Ep. 90: Jen Crozier, VP of IBM Corporate Citizenship, On Living With Intention
“I think that the places where I’ve had the most both success and contentment have been the things that are most authentic to who I am and what I really wanted to do rather than what I think people expected me to do.”
In this episode, Jen Crozier, President of the IBM Foundation and Vice President of IBM Corporate Citizenship, shares the importance of following your path and living with intention.
“Choose. Live with intention. Make intentional choices about where you want to spend your life energy. And so the things you say yes to really say yes and lean into them, and the rest you have to say no to to free things up for that.”

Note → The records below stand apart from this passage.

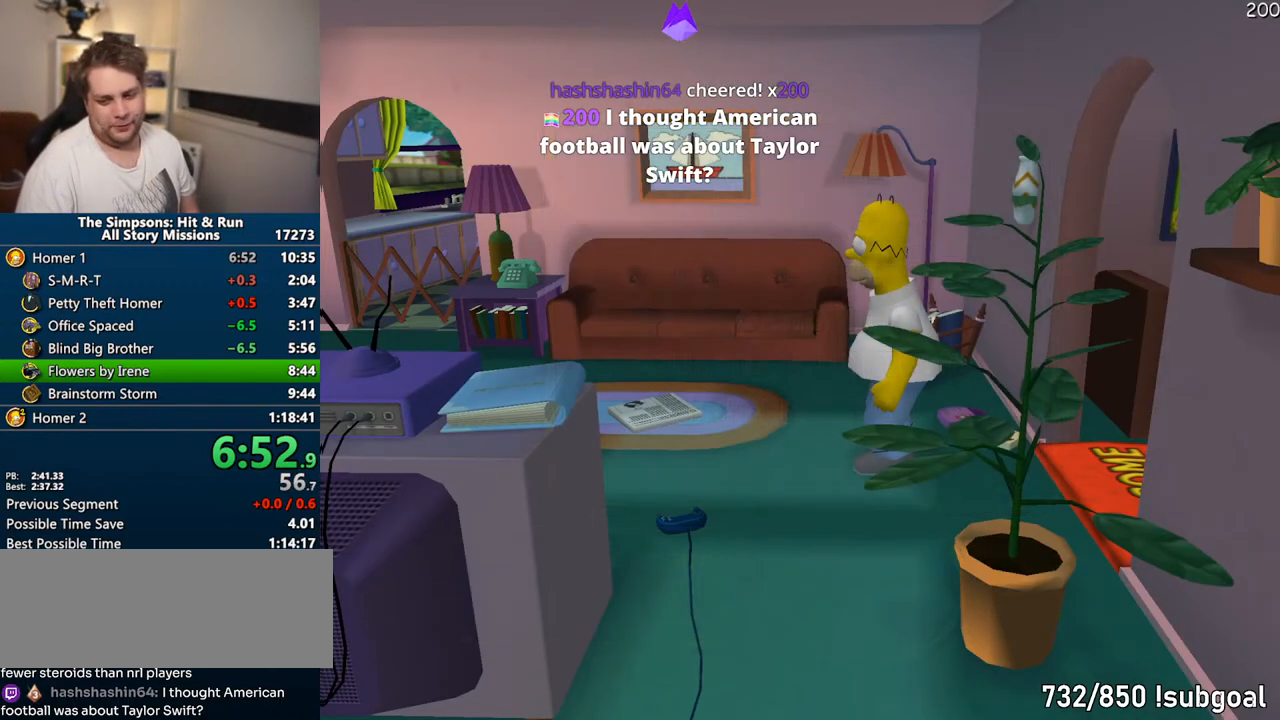
{"buttons": [], "left_stick": "center", "right_stick": "center", "events": [[283, "DPAD_UP", "down"], [300, "TRIANGLE", "down"], [450, "DPAD_UP", "up"], [467, "TRIANGLE", "up"]]}
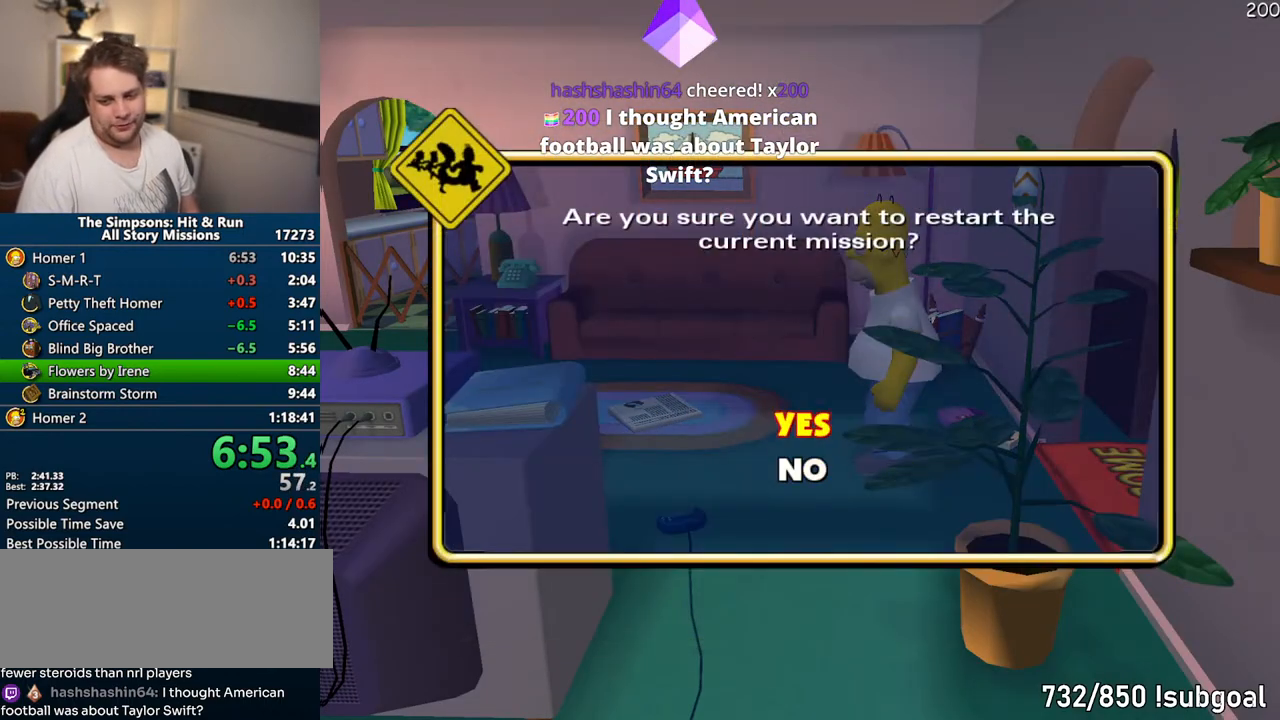
{"buttons": [], "left_stick": "center", "right_stick": "center", "events": []}
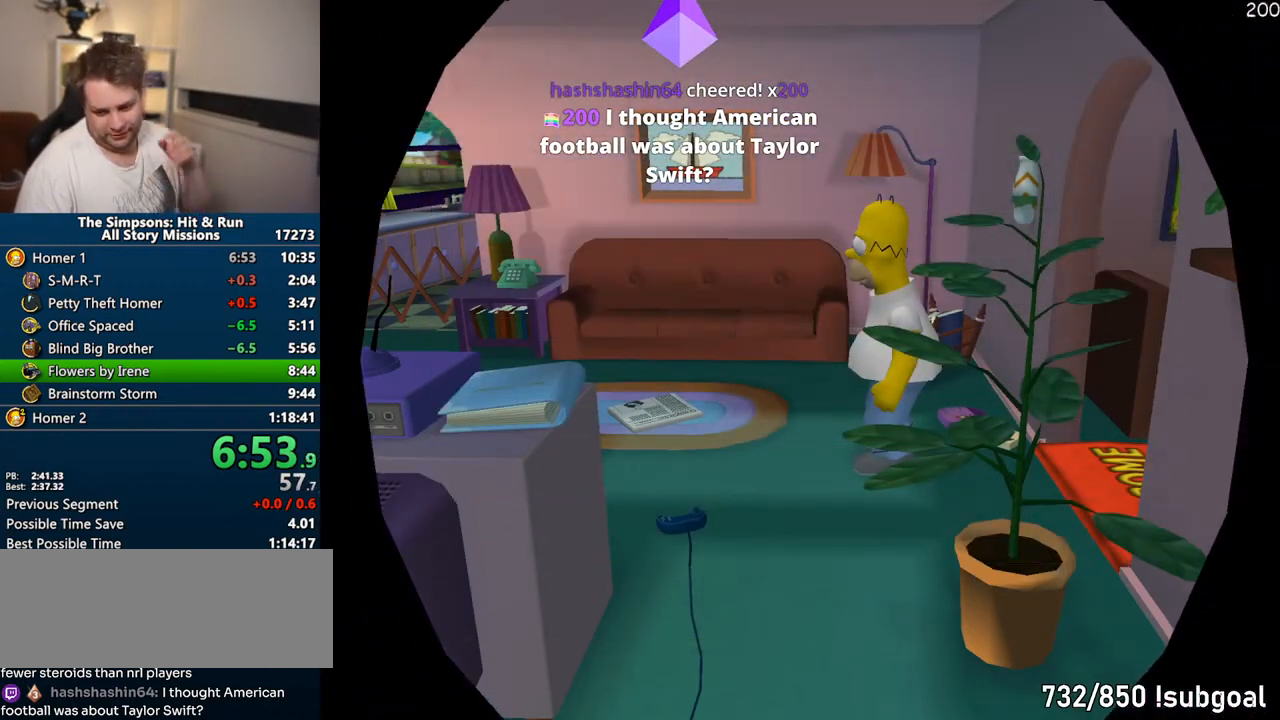
{"buttons": ["TRIANGLE"], "left_stick": "center", "right_stick": "center", "events": [[300, "TRIANGLE", "down"], [367, "TRIANGLE", "up"], [467, "TRIANGLE", "down"]]}
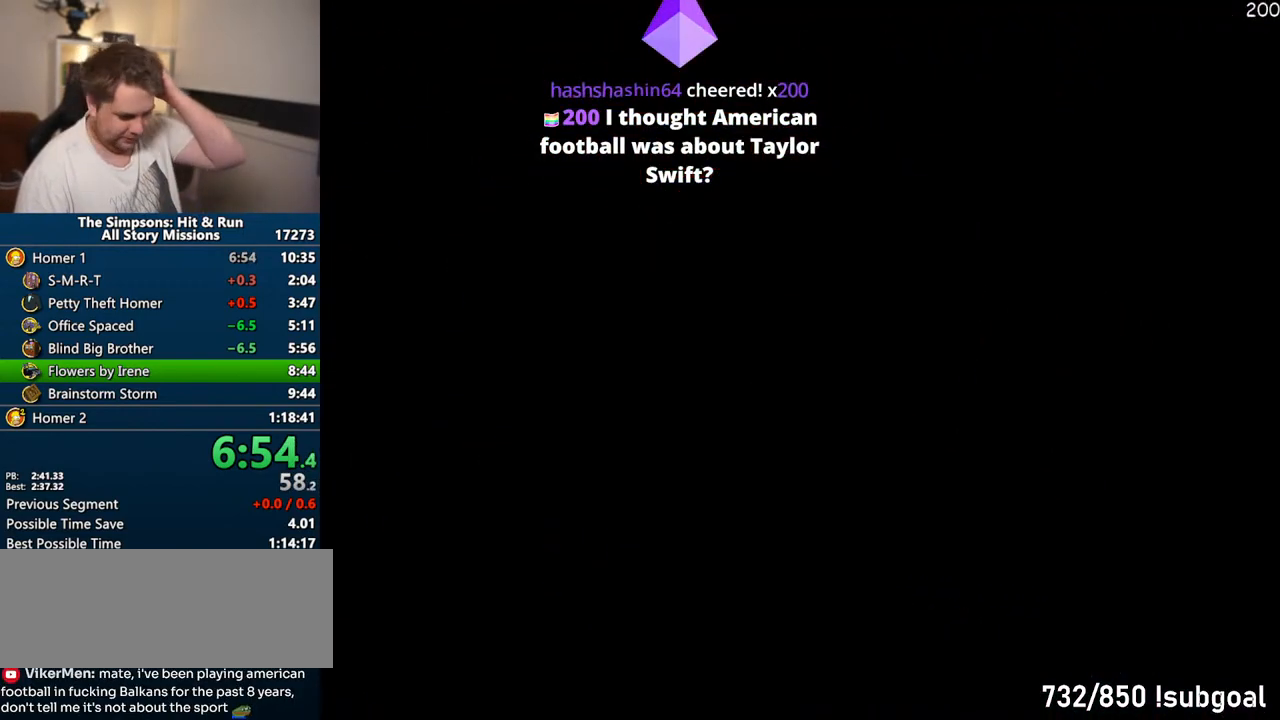
{"buttons": [], "left_stick": "center", "right_stick": "center", "events": [[50, "TRIANGLE", "up"], [117, "TRIANGLE", "down"], [183, "TRIANGLE", "up"], [267, "TRIANGLE", "down"], [333, "TRIANGLE", "up"], [417, "TRIANGLE", "down"], [500, "TRIANGLE", "up"]]}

In college, Jen planned on becoming a professor of linguistics. But she worked at IBM for a summer gig and fell in love with all the amazing people and the important inventing, building, and designing work they were doing.
Her path to VP of Corporate Citizenship wasn’t linear, though. She moved through different parts of marketing to corporate communications, then to public policy, and then took a short sabbatical for a few months after working with the company for 10 years. When she came back, she was thrown into corporate citizenship.
“You have to kind of build it yourself and everyone’s path is different and they zig and zag, they don’t just go straight up and down so as you’re moving along really grabbing opportunities that speak to you and to your passion place and just moving forward with them regardless of whether you think they’re the cookie cutter guide to success.”
There, she developed IBM’s version of the Peace Corps, a program where employees receive full pay and benefits for 4 weeks while they go do important work in the developing world.
“With the problems that our planet is facing today, the solutions have to come from multiple sources.”
In this episode, Jen shares why people pleasing is a real derailment to success, the importance of putting energy into bigger, higher-level things, and the best advice one of her mentors gave her.